### Record set
══════════

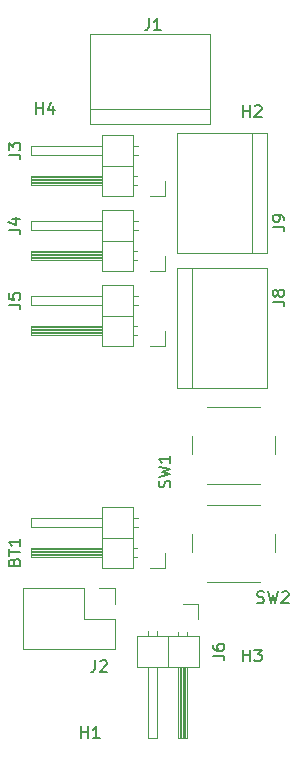
<source format=gbr>
G04 #@! TF.GenerationSoftware,KiCad,Pcbnew,(5.1.5)-3*
G04 #@! TF.CreationDate,2020-12-04T11:48:41+08:00*
G04 #@! TF.ProjectId,Clock PCB,436c6f63-6b20-4504-9342-2e6b69636164,rev?*
G04 #@! TF.SameCoordinates,Original*
G04 #@! TF.FileFunction,Legend,Top*
G04 #@! TF.FilePolarity,Positive*
%FSLAX46Y46*%
G04 Gerber Fmt 4.6, Leading zero omitted, Abs format (unit mm)*
G04 Created by KiCad (PCBNEW (5.1.5)-3) date 2020-12-04 11:48:41*
%MOMM*%
%LPD*%
G04 APERTURE LIST*
%ADD10C,0.120000*%
%ADD11C,0.150000*%
G04 APERTURE END LIST*
D10*
X181864000Y-78740000D02*
X180594000Y-78740000D01*
X181864000Y-77470000D02*
X181864000Y-78740000D01*
X179551071Y-74550000D02*
X179154000Y-74550000D01*
X179551071Y-75310000D02*
X179154000Y-75310000D01*
X170494000Y-74550000D02*
X176494000Y-74550000D01*
X170494000Y-75310000D02*
X170494000Y-74550000D01*
X176494000Y-75310000D02*
X170494000Y-75310000D01*
X179154000Y-76200000D02*
X176494000Y-76200000D01*
X179484000Y-77090000D02*
X179154000Y-77090000D01*
X179484000Y-77850000D02*
X179154000Y-77850000D01*
X176494000Y-77190000D02*
X170494000Y-77190000D01*
X176494000Y-77310000D02*
X170494000Y-77310000D01*
X176494000Y-77430000D02*
X170494000Y-77430000D01*
X176494000Y-77550000D02*
X170494000Y-77550000D01*
X176494000Y-77670000D02*
X170494000Y-77670000D01*
X176494000Y-77790000D02*
X170494000Y-77790000D01*
X170494000Y-77090000D02*
X176494000Y-77090000D01*
X170494000Y-77850000D02*
X170494000Y-77090000D01*
X176494000Y-77850000D02*
X170494000Y-77850000D01*
X176494000Y-78800000D02*
X179154000Y-78800000D01*
X176494000Y-73600000D02*
X176494000Y-78800000D01*
X179154000Y-73600000D02*
X176494000Y-73600000D01*
X179154000Y-78800000D02*
X179154000Y-73600000D01*
X181864000Y-110236000D02*
X180594000Y-110236000D01*
X181864000Y-108966000D02*
X181864000Y-110236000D01*
X179551071Y-106046000D02*
X179154000Y-106046000D01*
X179551071Y-106806000D02*
X179154000Y-106806000D01*
X170494000Y-106046000D02*
X176494000Y-106046000D01*
X170494000Y-106806000D02*
X170494000Y-106046000D01*
X176494000Y-106806000D02*
X170494000Y-106806000D01*
X179154000Y-107696000D02*
X176494000Y-107696000D01*
X179484000Y-108586000D02*
X179154000Y-108586000D01*
X179484000Y-109346000D02*
X179154000Y-109346000D01*
X176494000Y-108686000D02*
X170494000Y-108686000D01*
X176494000Y-108806000D02*
X170494000Y-108806000D01*
X176494000Y-108926000D02*
X170494000Y-108926000D01*
X176494000Y-109046000D02*
X170494000Y-109046000D01*
X176494000Y-109166000D02*
X170494000Y-109166000D01*
X176494000Y-109286000D02*
X170494000Y-109286000D01*
X170494000Y-108586000D02*
X176494000Y-108586000D01*
X170494000Y-109346000D02*
X170494000Y-108586000D01*
X176494000Y-109346000D02*
X170494000Y-109346000D01*
X176494000Y-110296000D02*
X179154000Y-110296000D01*
X176494000Y-105096000D02*
X176494000Y-110296000D01*
X179154000Y-105096000D02*
X176494000Y-105096000D01*
X179154000Y-110296000D02*
X179154000Y-105096000D01*
X184658000Y-113284000D02*
X184658000Y-114554000D01*
X183388000Y-113284000D02*
X184658000Y-113284000D01*
X180468000Y-115596929D02*
X180468000Y-115994000D01*
X181228000Y-115596929D02*
X181228000Y-115994000D01*
X180468000Y-124654000D02*
X180468000Y-118654000D01*
X181228000Y-124654000D02*
X180468000Y-124654000D01*
X181228000Y-118654000D02*
X181228000Y-124654000D01*
X182118000Y-115994000D02*
X182118000Y-118654000D01*
X183008000Y-115664000D02*
X183008000Y-115994000D01*
X183768000Y-115664000D02*
X183768000Y-115994000D01*
X183108000Y-118654000D02*
X183108000Y-124654000D01*
X183228000Y-118654000D02*
X183228000Y-124654000D01*
X183348000Y-118654000D02*
X183348000Y-124654000D01*
X183468000Y-118654000D02*
X183468000Y-124654000D01*
X183588000Y-118654000D02*
X183588000Y-124654000D01*
X183708000Y-118654000D02*
X183708000Y-124654000D01*
X183008000Y-124654000D02*
X183008000Y-118654000D01*
X183768000Y-124654000D02*
X183008000Y-124654000D01*
X183768000Y-118654000D02*
X183768000Y-124654000D01*
X184718000Y-118654000D02*
X184718000Y-115994000D01*
X179518000Y-118654000D02*
X184718000Y-118654000D01*
X179518000Y-115994000D02*
X179518000Y-118654000D01*
X184718000Y-115994000D02*
X179518000Y-115994000D01*
X190500000Y-83566000D02*
X190500000Y-73406000D01*
X182880000Y-83566000D02*
X190500000Y-83566000D01*
X182880000Y-73406000D02*
X182880000Y-83566000D01*
X190500000Y-73406000D02*
X182880000Y-73406000D01*
X189230000Y-73406000D02*
X189230000Y-83566000D01*
X181864000Y-91440000D02*
X180594000Y-91440000D01*
X181864000Y-90170000D02*
X181864000Y-91440000D01*
X179551071Y-87250000D02*
X179154000Y-87250000D01*
X179551071Y-88010000D02*
X179154000Y-88010000D01*
X170494000Y-87250000D02*
X176494000Y-87250000D01*
X170494000Y-88010000D02*
X170494000Y-87250000D01*
X176494000Y-88010000D02*
X170494000Y-88010000D01*
X179154000Y-88900000D02*
X176494000Y-88900000D01*
X179484000Y-89790000D02*
X179154000Y-89790000D01*
X179484000Y-90550000D02*
X179154000Y-90550000D01*
X176494000Y-89890000D02*
X170494000Y-89890000D01*
X176494000Y-90010000D02*
X170494000Y-90010000D01*
X176494000Y-90130000D02*
X170494000Y-90130000D01*
X176494000Y-90250000D02*
X170494000Y-90250000D01*
X176494000Y-90370000D02*
X170494000Y-90370000D01*
X176494000Y-90490000D02*
X170494000Y-90490000D01*
X170494000Y-89790000D02*
X176494000Y-89790000D01*
X170494000Y-90550000D02*
X170494000Y-89790000D01*
X176494000Y-90550000D02*
X170494000Y-90550000D01*
X176494000Y-91500000D02*
X179154000Y-91500000D01*
X176494000Y-86300000D02*
X176494000Y-91500000D01*
X179154000Y-86300000D02*
X176494000Y-86300000D01*
X179154000Y-91500000D02*
X179154000Y-86300000D01*
X181864000Y-85090000D02*
X180594000Y-85090000D01*
X181864000Y-83820000D02*
X181864000Y-85090000D01*
X179551071Y-80900000D02*
X179154000Y-80900000D01*
X179551071Y-81660000D02*
X179154000Y-81660000D01*
X170494000Y-80900000D02*
X176494000Y-80900000D01*
X170494000Y-81660000D02*
X170494000Y-80900000D01*
X176494000Y-81660000D02*
X170494000Y-81660000D01*
X179154000Y-82550000D02*
X176494000Y-82550000D01*
X179484000Y-83440000D02*
X179154000Y-83440000D01*
X179484000Y-84200000D02*
X179154000Y-84200000D01*
X176494000Y-83540000D02*
X170494000Y-83540000D01*
X176494000Y-83660000D02*
X170494000Y-83660000D01*
X176494000Y-83780000D02*
X170494000Y-83780000D01*
X176494000Y-83900000D02*
X170494000Y-83900000D01*
X176494000Y-84020000D02*
X170494000Y-84020000D01*
X176494000Y-84140000D02*
X170494000Y-84140000D01*
X170494000Y-83440000D02*
X176494000Y-83440000D01*
X170494000Y-84200000D02*
X170494000Y-83440000D01*
X176494000Y-84200000D02*
X170494000Y-84200000D01*
X176494000Y-85150000D02*
X179154000Y-85150000D01*
X176494000Y-79950000D02*
X176494000Y-85150000D01*
X179154000Y-79950000D02*
X176494000Y-79950000D01*
X179154000Y-85150000D02*
X179154000Y-79950000D01*
X191154000Y-108918000D02*
X191154000Y-107418000D01*
X189904000Y-104918000D02*
X185404000Y-104918000D01*
X184154000Y-107418000D02*
X184154000Y-108918000D01*
X185404000Y-111418000D02*
X189904000Y-111418000D01*
X184154000Y-99108000D02*
X184154000Y-100608000D01*
X185404000Y-103108000D02*
X189904000Y-103108000D01*
X191154000Y-100608000D02*
X191154000Y-99108000D01*
X189904000Y-96608000D02*
X185404000Y-96608000D01*
X182880000Y-84836000D02*
X182880000Y-94996000D01*
X190500000Y-84836000D02*
X182880000Y-84836000D01*
X190500000Y-94996000D02*
X190500000Y-84836000D01*
X182880000Y-94996000D02*
X190500000Y-94996000D01*
X184150000Y-94996000D02*
X184150000Y-84836000D01*
X177606000Y-111954000D02*
X177606000Y-113284000D01*
X176276000Y-111954000D02*
X177606000Y-111954000D01*
X177606000Y-114554000D02*
X177606000Y-117154000D01*
X175006000Y-114554000D02*
X177606000Y-114554000D01*
X175006000Y-111954000D02*
X175006000Y-114554000D01*
X177606000Y-117154000D02*
X169866000Y-117154000D01*
X175006000Y-111954000D02*
X169866000Y-111954000D01*
X169866000Y-111954000D02*
X169866000Y-117154000D01*
X175514000Y-72644000D02*
X185674000Y-72644000D01*
X175514000Y-65024000D02*
X175514000Y-72644000D01*
X185674000Y-65024000D02*
X175514000Y-65024000D01*
X185674000Y-72644000D02*
X185674000Y-65024000D01*
X185674000Y-71374000D02*
X175514000Y-71374000D01*
D11*
X168616380Y-75263333D02*
X169330666Y-75263333D01*
X169473523Y-75310952D01*
X169568761Y-75406190D01*
X169616380Y-75549047D01*
X169616380Y-75644285D01*
X168616380Y-74882380D02*
X168616380Y-74263333D01*
X168997333Y-74596666D01*
X168997333Y-74453809D01*
X169044952Y-74358571D01*
X169092571Y-74310952D01*
X169187809Y-74263333D01*
X169425904Y-74263333D01*
X169521142Y-74310952D01*
X169568761Y-74358571D01*
X169616380Y-74453809D01*
X169616380Y-74739523D01*
X169568761Y-74834761D01*
X169521142Y-74882380D01*
X169092571Y-109751714D02*
X169140190Y-109608857D01*
X169187809Y-109561238D01*
X169283047Y-109513619D01*
X169425904Y-109513619D01*
X169521142Y-109561238D01*
X169568761Y-109608857D01*
X169616380Y-109704095D01*
X169616380Y-110085047D01*
X168616380Y-110085047D01*
X168616380Y-109751714D01*
X168664000Y-109656476D01*
X168711619Y-109608857D01*
X168806857Y-109561238D01*
X168902095Y-109561238D01*
X168997333Y-109608857D01*
X169044952Y-109656476D01*
X169092571Y-109751714D01*
X169092571Y-110085047D01*
X168616380Y-109227904D02*
X168616380Y-108656476D01*
X169616380Y-108942190D02*
X168616380Y-108942190D01*
X169616380Y-107799333D02*
X169616380Y-108370761D01*
X169616380Y-108085047D02*
X168616380Y-108085047D01*
X168759238Y-108180285D01*
X168854476Y-108275523D01*
X168902095Y-108370761D01*
X185888380Y-117681333D02*
X186602666Y-117681333D01*
X186745523Y-117728952D01*
X186840761Y-117824190D01*
X186888380Y-117967047D01*
X186888380Y-118062285D01*
X185888380Y-116776571D02*
X185888380Y-116967047D01*
X185936000Y-117062285D01*
X185983619Y-117109904D01*
X186126476Y-117205142D01*
X186316952Y-117252761D01*
X186697904Y-117252761D01*
X186793142Y-117205142D01*
X186840761Y-117157523D01*
X186888380Y-117062285D01*
X186888380Y-116871809D01*
X186840761Y-116776571D01*
X186793142Y-116728952D01*
X186697904Y-116681333D01*
X186459809Y-116681333D01*
X186364571Y-116728952D01*
X186316952Y-116776571D01*
X186269333Y-116871809D01*
X186269333Y-117062285D01*
X186316952Y-117157523D01*
X186364571Y-117205142D01*
X186459809Y-117252761D01*
X190968380Y-81359333D02*
X191682666Y-81359333D01*
X191825523Y-81406952D01*
X191920761Y-81502190D01*
X191968380Y-81645047D01*
X191968380Y-81740285D01*
X191968380Y-80835523D02*
X191968380Y-80645047D01*
X191920761Y-80549809D01*
X191873142Y-80502190D01*
X191730285Y-80406952D01*
X191539809Y-80359333D01*
X191158857Y-80359333D01*
X191063619Y-80406952D01*
X191016000Y-80454571D01*
X190968380Y-80549809D01*
X190968380Y-80740285D01*
X191016000Y-80835523D01*
X191063619Y-80883142D01*
X191158857Y-80930761D01*
X191396952Y-80930761D01*
X191492190Y-80883142D01*
X191539809Y-80835523D01*
X191587428Y-80740285D01*
X191587428Y-80549809D01*
X191539809Y-80454571D01*
X191492190Y-80406952D01*
X191396952Y-80359333D01*
X168616380Y-87963333D02*
X169330666Y-87963333D01*
X169473523Y-88010952D01*
X169568761Y-88106190D01*
X169616380Y-88249047D01*
X169616380Y-88344285D01*
X168616380Y-87010952D02*
X168616380Y-87487142D01*
X169092571Y-87534761D01*
X169044952Y-87487142D01*
X168997333Y-87391904D01*
X168997333Y-87153809D01*
X169044952Y-87058571D01*
X169092571Y-87010952D01*
X169187809Y-86963333D01*
X169425904Y-86963333D01*
X169521142Y-87010952D01*
X169568761Y-87058571D01*
X169616380Y-87153809D01*
X169616380Y-87391904D01*
X169568761Y-87487142D01*
X169521142Y-87534761D01*
X168616380Y-81613333D02*
X169330666Y-81613333D01*
X169473523Y-81660952D01*
X169568761Y-81756190D01*
X169616380Y-81899047D01*
X169616380Y-81994285D01*
X168949714Y-80708571D02*
X169616380Y-80708571D01*
X168568761Y-80946666D02*
X169283047Y-81184761D01*
X169283047Y-80565714D01*
X189674666Y-113180761D02*
X189817523Y-113228380D01*
X190055619Y-113228380D01*
X190150857Y-113180761D01*
X190198476Y-113133142D01*
X190246095Y-113037904D01*
X190246095Y-112942666D01*
X190198476Y-112847428D01*
X190150857Y-112799809D01*
X190055619Y-112752190D01*
X189865142Y-112704571D01*
X189769904Y-112656952D01*
X189722285Y-112609333D01*
X189674666Y-112514095D01*
X189674666Y-112418857D01*
X189722285Y-112323619D01*
X189769904Y-112276000D01*
X189865142Y-112228380D01*
X190103238Y-112228380D01*
X190246095Y-112276000D01*
X190579428Y-112228380D02*
X190817523Y-113228380D01*
X191008000Y-112514095D01*
X191198476Y-113228380D01*
X191436571Y-112228380D01*
X191769904Y-112323619D02*
X191817523Y-112276000D01*
X191912761Y-112228380D01*
X192150857Y-112228380D01*
X192246095Y-112276000D01*
X192293714Y-112323619D01*
X192341333Y-112418857D01*
X192341333Y-112514095D01*
X192293714Y-112656952D01*
X191722285Y-113228380D01*
X192341333Y-113228380D01*
X182268761Y-103441333D02*
X182316380Y-103298476D01*
X182316380Y-103060380D01*
X182268761Y-102965142D01*
X182221142Y-102917523D01*
X182125904Y-102869904D01*
X182030666Y-102869904D01*
X181935428Y-102917523D01*
X181887809Y-102965142D01*
X181840190Y-103060380D01*
X181792571Y-103250857D01*
X181744952Y-103346095D01*
X181697333Y-103393714D01*
X181602095Y-103441333D01*
X181506857Y-103441333D01*
X181411619Y-103393714D01*
X181364000Y-103346095D01*
X181316380Y-103250857D01*
X181316380Y-103012761D01*
X181364000Y-102869904D01*
X181316380Y-102536571D02*
X182316380Y-102298476D01*
X181602095Y-102108000D01*
X182316380Y-101917523D01*
X181316380Y-101679428D01*
X182316380Y-100774666D02*
X182316380Y-101346095D01*
X182316380Y-101060380D02*
X181316380Y-101060380D01*
X181459238Y-101155619D01*
X181554476Y-101250857D01*
X181602095Y-101346095D01*
X190968380Y-87709333D02*
X191682666Y-87709333D01*
X191825523Y-87756952D01*
X191920761Y-87852190D01*
X191968380Y-87995047D01*
X191968380Y-88090285D01*
X191396952Y-87090285D02*
X191349333Y-87185523D01*
X191301714Y-87233142D01*
X191206476Y-87280761D01*
X191158857Y-87280761D01*
X191063619Y-87233142D01*
X191016000Y-87185523D01*
X190968380Y-87090285D01*
X190968380Y-86899809D01*
X191016000Y-86804571D01*
X191063619Y-86756952D01*
X191158857Y-86709333D01*
X191206476Y-86709333D01*
X191301714Y-86756952D01*
X191349333Y-86804571D01*
X191396952Y-86899809D01*
X191396952Y-87090285D01*
X191444571Y-87185523D01*
X191492190Y-87233142D01*
X191587428Y-87280761D01*
X191777904Y-87280761D01*
X191873142Y-87233142D01*
X191920761Y-87185523D01*
X191968380Y-87090285D01*
X191968380Y-86899809D01*
X191920761Y-86804571D01*
X191873142Y-86756952D01*
X191777904Y-86709333D01*
X191587428Y-86709333D01*
X191492190Y-86756952D01*
X191444571Y-86804571D01*
X191396952Y-86899809D01*
X175942666Y-118070380D02*
X175942666Y-118784666D01*
X175895047Y-118927523D01*
X175799809Y-119022761D01*
X175656952Y-119070380D01*
X175561714Y-119070380D01*
X176371238Y-118165619D02*
X176418857Y-118118000D01*
X176514095Y-118070380D01*
X176752190Y-118070380D01*
X176847428Y-118118000D01*
X176895047Y-118165619D01*
X176942666Y-118260857D01*
X176942666Y-118356095D01*
X176895047Y-118498952D01*
X176323619Y-119070380D01*
X176942666Y-119070380D01*
X180514666Y-63714380D02*
X180514666Y-64428666D01*
X180467047Y-64571523D01*
X180371809Y-64666761D01*
X180228952Y-64714380D01*
X180133714Y-64714380D01*
X181514666Y-64714380D02*
X180943238Y-64714380D01*
X181228952Y-64714380D02*
X181228952Y-63714380D01*
X181133714Y-63857238D01*
X181038476Y-63952476D01*
X180943238Y-64000095D01*
X170942095Y-71826380D02*
X170942095Y-70826380D01*
X170942095Y-71302571D02*
X171513523Y-71302571D01*
X171513523Y-71826380D02*
X171513523Y-70826380D01*
X172418285Y-71159714D02*
X172418285Y-71826380D01*
X172180190Y-70778761D02*
X171942095Y-71493047D01*
X172561142Y-71493047D01*
X188468095Y-118172380D02*
X188468095Y-117172380D01*
X188468095Y-117648571D02*
X189039523Y-117648571D01*
X189039523Y-118172380D02*
X189039523Y-117172380D01*
X189420476Y-117172380D02*
X190039523Y-117172380D01*
X189706190Y-117553333D01*
X189849047Y-117553333D01*
X189944285Y-117600952D01*
X189991904Y-117648571D01*
X190039523Y-117743809D01*
X190039523Y-117981904D01*
X189991904Y-118077142D01*
X189944285Y-118124761D01*
X189849047Y-118172380D01*
X189563333Y-118172380D01*
X189468095Y-118124761D01*
X189420476Y-118077142D01*
X188468095Y-72080380D02*
X188468095Y-71080380D01*
X188468095Y-71556571D02*
X189039523Y-71556571D01*
X189039523Y-72080380D02*
X189039523Y-71080380D01*
X189468095Y-71175619D02*
X189515714Y-71128000D01*
X189610952Y-71080380D01*
X189849047Y-71080380D01*
X189944285Y-71128000D01*
X189991904Y-71175619D01*
X190039523Y-71270857D01*
X190039523Y-71366095D01*
X189991904Y-71508952D01*
X189420476Y-72080380D01*
X190039523Y-72080380D01*
X174752095Y-124658380D02*
X174752095Y-123658380D01*
X174752095Y-124134571D02*
X175323523Y-124134571D01*
X175323523Y-124658380D02*
X175323523Y-123658380D01*
X176323523Y-124658380D02*
X175752095Y-124658380D01*
X176037809Y-124658380D02*
X176037809Y-123658380D01*
X175942571Y-123801238D01*
X175847333Y-123896476D01*
X175752095Y-123944095D01*
M02*

</source>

══════════

### Exercise requirements
Quote, please, every line of the material above from its start through the line that has "X176494000Y-76200000D01*", reproducing the words exactly and dropping any images.

### Task answer
<source format=gbr>
G04 #@! TF.GenerationSoftware,KiCad,Pcbnew,(5.1.5)-3*
G04 #@! TF.CreationDate,2020-12-04T11:48:41+08:00*
G04 #@! TF.ProjectId,Clock PCB,436c6f63-6b20-4504-9342-2e6b69636164,rev?*
G04 #@! TF.SameCoordinates,Original*
G04 #@! TF.FileFunction,Legend,Top*
G04 #@! TF.FilePolarity,Positive*
%FSLAX46Y46*%
G04 Gerber Fmt 4.6, Leading zero omitted, Abs format (unit mm)*
G04 Created by KiCad (PCBNEW (5.1.5)-3) date 2020-12-04 11:48:41*
%MOMM*%
%LPD*%
G04 APERTURE LIST*
%ADD10C,0.120000*%
%ADD11C,0.150000*%
G04 APERTURE END LIST*
D10*
X181864000Y-78740000D02*
X180594000Y-78740000D01*
X181864000Y-77470000D02*
X181864000Y-78740000D01*
X179551071Y-74550000D02*
X179154000Y-74550000D01*
X179551071Y-75310000D02*
X179154000Y-75310000D01*
X170494000Y-74550000D02*
X176494000Y-74550000D01*
X170494000Y-75310000D02*
X170494000Y-74550000D01*
X176494000Y-75310000D02*
X170494000Y-75310000D01*
X179154000Y-76200000D02*
X176494000Y-76200000D01*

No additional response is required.